A federal judge ruled Wednesday that the Centers for Disease Control exceeded its authority in ordering a nationwide moratorium on evictions to help renters remain in their homes during the COVID-19 pandemic.
U.S. District Court Judge Dabney Friedrich ruled that the CDC has no legal authority to establish such a ban.
“The question for the court is a narrow one: Does the Public Health Service Act grant the CDC the legal authority to impose a nationwide eviction moratorium?” Friedrich wrote, according to The Hill.
“It does not.”
In March, the CDC extended its eviction ban to July 1, just two days before it was set to expire.
A coalition of property owners have challenged the moratorium in court and a number of other judges have previously ruled that the ban is illegal. Other judges, however, have limited their rulings to apply to only the parties involved in the lawsuit.
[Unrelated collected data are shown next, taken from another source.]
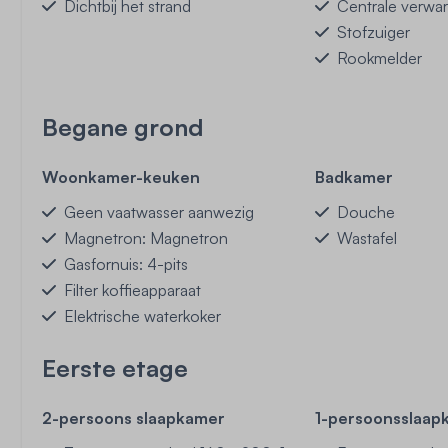
Dichtbij het strand
Centrale verwa
Stofzuiger
Rookmelder
Begane grond
Woonkamer-keuken
Badkamer
Geen vaatwasser aanwezig
Douche
Magnetron: Magnetron
Wastafel
Gasfornuis: 4-pits
Filter koffieapparaat
Elektrische waterkoker
Eerste etage
2-persoons slaapkamer
1-persoonsslaa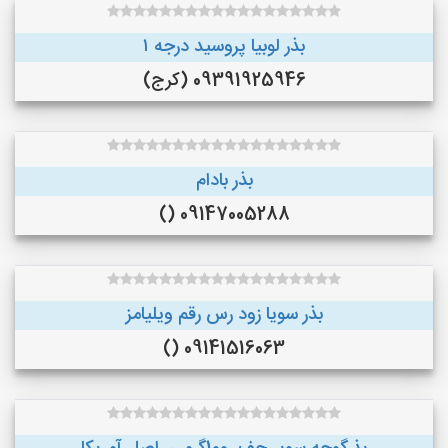
بذر لوبیا پروسید درجه ۱
09391925946 (کرج)
بذر بادام
09147005288 ()
بذر سویا زود رس رقم ویلیامز
09141516063 ()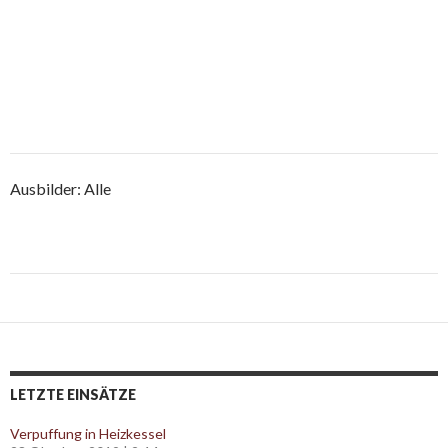
Ausbilder: Alle
Post
navigation
LETZTE EINSÄTZE
Verpuffung in Heizkessel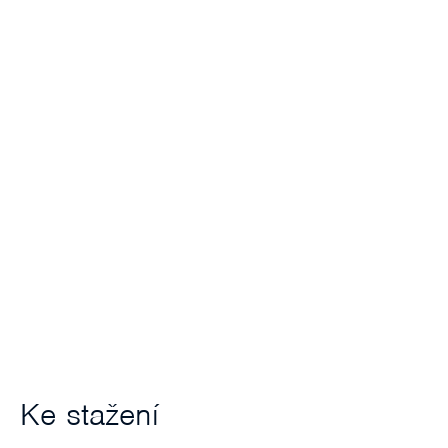
Ke stažení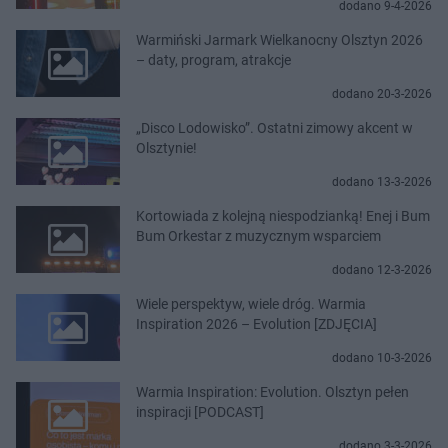
dodano 9-4-2026
Warmiński Jarmark Wielkanocny Olsztyn 2026
– daty, program, atrakcje
dodano 20-3-2026
„Disco Lodowisko”. Ostatni zimowy akcent w
Olsztynie!
dodano 13-3-2026
Kortowiada z kolejną niespodzianką! Enej i Bum
Bum Orkestar z muzycznym wsparciem
dodano 12-3-2026
Wiele perspektyw, wiele dróg. Warmia
Inspiration 2026 – Evolution [ZDJĘCIA]
dodano 10-3-2026
Warmia Inspiration: Evolution. Olsztyn pełen
inspiracji [PODCAST]
dodano 3-3-2026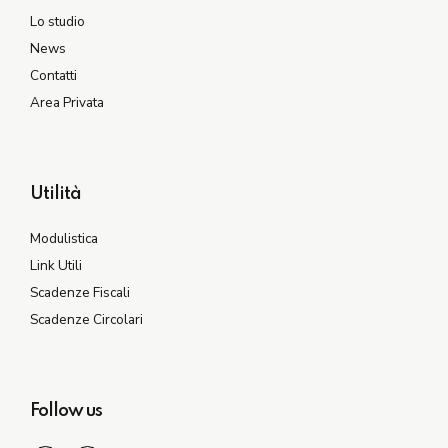
Lo studio
News
Contatti
Area Privata
Utilità
Modulistica
Link Utili
Scadenze Fiscali
Scadenze Circolari
Follow us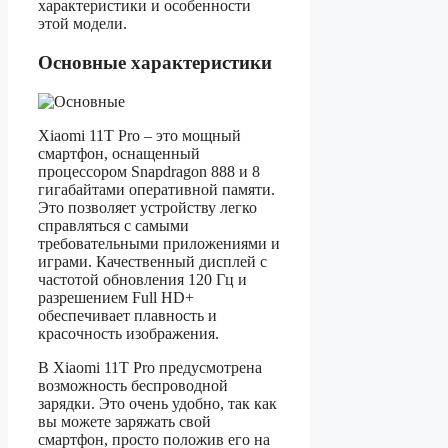
характеристики и особенности
этой модели.
Основные характеристики
Xiaomi 11T Pro – это мощный
смартфон, оснащенный
процессором Snapdragon 888 и 8
гигабайтами оперативной памяти.
Это позволяет устройству легко
справляться с самыми
требовательными приложениями и
играми. Качественный дисплей с
частотой обновления 120 Гц и
разрешением Full HD+
обеспечивает плавность и
красочность изображения.
В Xiaomi 11T Pro предусмотрена
возможность беспроводной
зарядки. Это очень удобно, так как
вы можете заряжать свой
смартфон, просто положив его на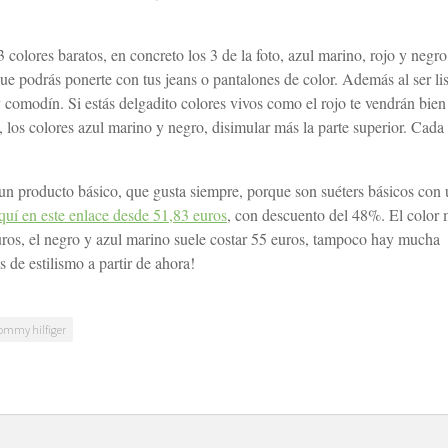
 colores baratos, en concreto los 3 de la foto, azul marino, rojo y negro
e podrás ponerte con tus jeans o pantalones de color. Además al ser li
 comodín. Si estás delgadito colores vivos como el rojo te vendrán bien
io, los colores azul marino y negro, disimular más la parte superior. Cada
un producto básico, que gusta siempre, porque son suéters básicos con 
uí en este enlace desde 51,83 euros
, con descuento del 48%. El color
euros, el negro y azul marino suele costar 55 euros, tampoco hay mucha
 de estilismo a partir de ahora!
ommy hilfiger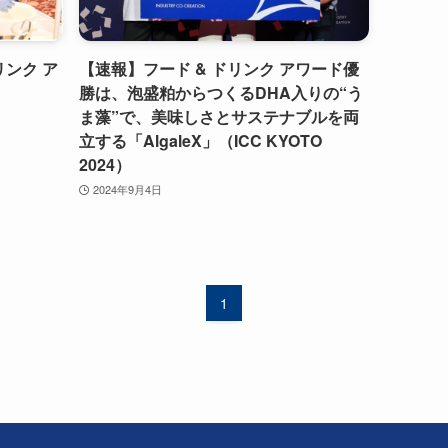
ドリンク ア
【速報】フード & ドリンク アワード優
勝は、泡盛粕からつくるDHA入りの“う
ま藻”で、美味しさとサステナブルを両
立する「AlgaleX」（ICC KYOTO
2024）
2024年9月4日
1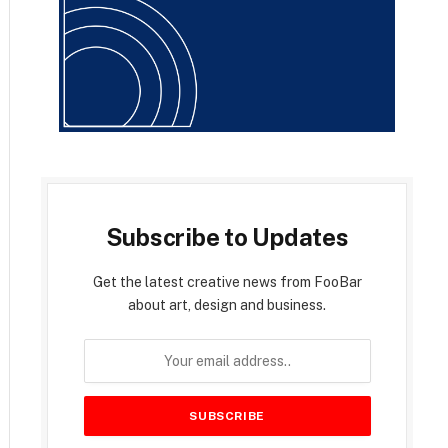
Subscribe to Updates
Get the latest creative news from FooBar
about art, design and business.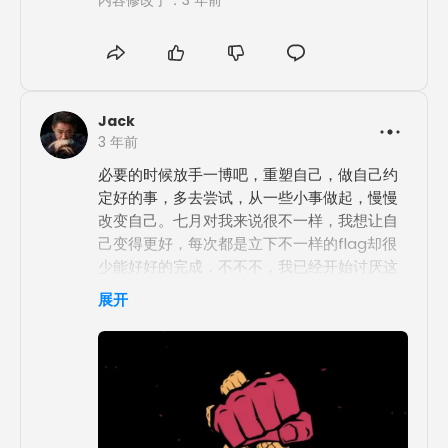
Jack
3 年前
必要的时候放手一博吧，重塑自己，做自己约
定好的事，多去尝试，从一些小事做起，慢慢
改变自己。七月对我来说很不一样，我想让自
己变得更好，每次都是立下不一样的flag却很
少能好好的完成，不不不，我已经开始讨厌这
种状态了，我需要更好的自己，生活的经历告
展开
诉我应该长大了。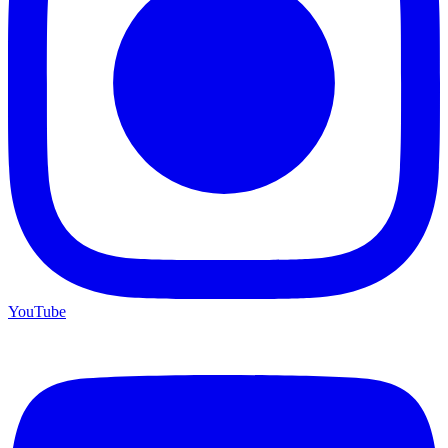
YouTube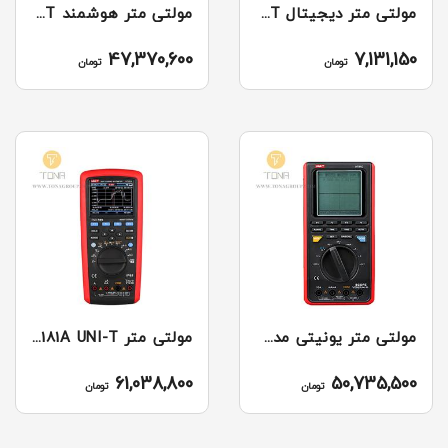
مولتی متر دیجیتال UT61B UNI-T
مولتی متر هوشمند UT71E UNI-T
47,370,600
7,131,150
تومان
تومان
مولتی متر یونیتی مدل UNI-T UT81C
مولتی متر UT181A UNI-T
61,038,800
50,735,500
تومان
تومان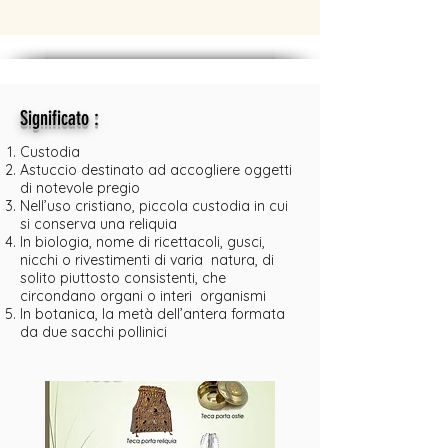
:
Significato
Custodia
Astuccio destinato ad accogliere oggetti
di notevole pregio
Nell’uso cristiano, piccola custodia in cui
si conserva una reliquia
In biologia, nome di ricettacoli, gusci,
nicchi o rivestimenti di varia natura, di
solito piuttosto consistenti, che
circondano organi o interi organismi
In botanica, la metà dell’antera formata
da due sacchi pollinici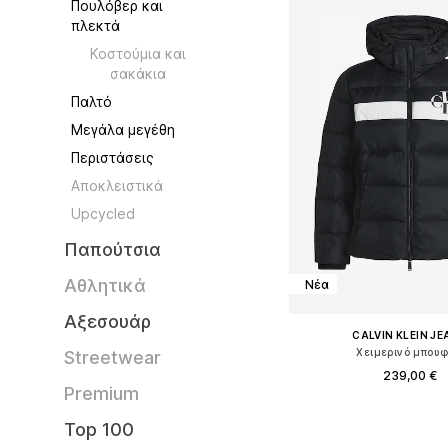
Πουλόβερ και
πλεκτά
Κοστούμια και
σακάκια
Παλτό
Μεγάλα μεγέθη
Περιστάσεις
Aποκλειστικά
Upcycled
Παπούτσια
Αθλητικά
Νέα
Αξεσουάρ
CALVIN KLEIN J
Χειμερινό μπου
Streetwear
239,00 €
Premium
Διαθέσιμα μεγέθη: XS, S, M
Top 100
Προσθήκη στο κ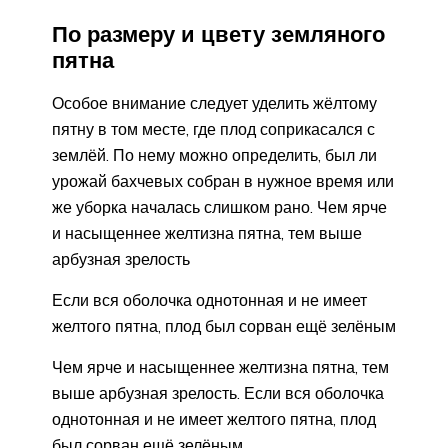
По размеру и цвету земляного
пятна
Особое внимание следует уделить жёлтому
пятну в том месте, где плод соприкасался с
землёй. По нему можно определить, был ли
урожай бахчевых собран в нужное время или
же уборка началась слишком рано. Чем ярче
и насыщеннее желтизна пятна, тем выше
арбузная зрелость
Если вся оболочка однотонная и не имеет
желтого пятна, плод был сорван ещё зелёным
Чем ярче и насыщеннее желтизна пятна, тем
выше арбузная зрелость. Если вся оболочка
однотонная и не имеет желтого пятна, плод
был сорван ещё зелёным.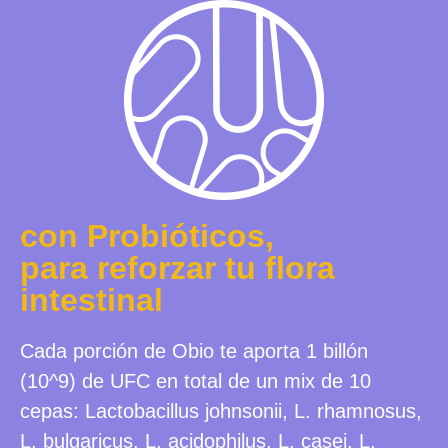
con Probióticos,
para reforzar tu flora
intestinal
Cada porción de Obio te aporta 1 billón
(10^9) de UFC en total de un mix de 10
cepas: Lactobacillus johnsonii, L. rhamnosus,
L. bulgaricus, L. acidophilus, L. casei, L.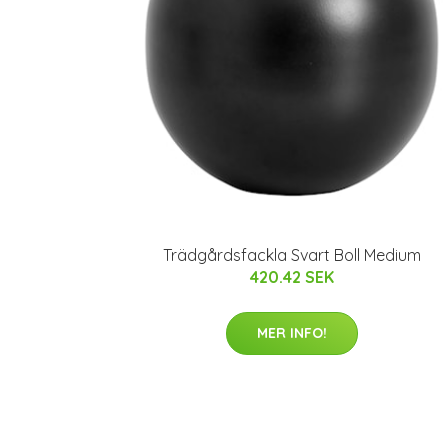
Trädgårdsfackla Svart Boll Medium
420.42 SEK
MER INFO!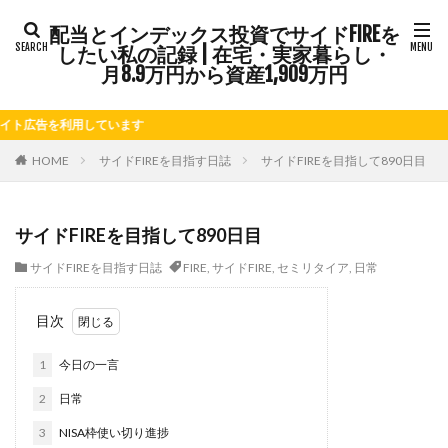
配当とインデックス投資でサイドFIREを
タグ
したい私の記録 | 在宅・実家暮らし・
FIRE
Kindle出版
LINE
LINEスタンプ
月8.9万円から資産1,909万円
NISA
note
お仕事
お花見
かき氷
告を利用しています
さつまいも
じゃがいも
そばめし
ふるさと納税
ほうれん草
めんつゆ
ようかん
HOME
サイドFIREを目指す日誌
サイドFIREを目指して890日目
ららぽーと
アニマルカフェ
アメブロ
アリゴ
アワビ
イチジク
インコ
インデックス投資
サイドFIREを目指して890日目
インドカレー
オクラ
オニオングラタンスープ
サイドFIREを目指す日誌
FIRE
,
サイドFIRE
,
セミリタイア
,
日常
オニオンスープ
カッテージチーズ
カボチャ
カルボナーラ
カレーライス
キウイフルーツ
目次
キナウリ
キャンペーン
キュウリ
クッキー
1
今日の一言
クリア特典
ケーキ
ゲーム
ゲームセンター
コストコ
コーヒーフレッシュ
ゴボウ
2
日常
ゴールデンウィーク
サイドFIRE
サツマイモ
3
NISA枠使い切り進捗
Friedrich said her ruling should apply nationwide, though Justice Department attorneys had asked that she keep the scope of her ruling narrow.
Friedrich cited prior rulings, writing that “this position is at odds with settled precedent.”
Luke Wake, an attorney who represented the group of landlords, said the ruling showed that they “have been right all along.”
President Joe Biden’s administration has eyed vouchers for those at risk of eviction and for cities to invest in housing, Housing and Urban Development Secretary Marcia Fudge told reporters Wednesday.
“We have put enough money in the system through the [American Rescue Plan] that people should come out of this June 30,” she said, according to Axios.
“So that in itself is going to allow us hopefully to keep people in their homes, as well as those people who actually have homes through FHA or through the federal government.”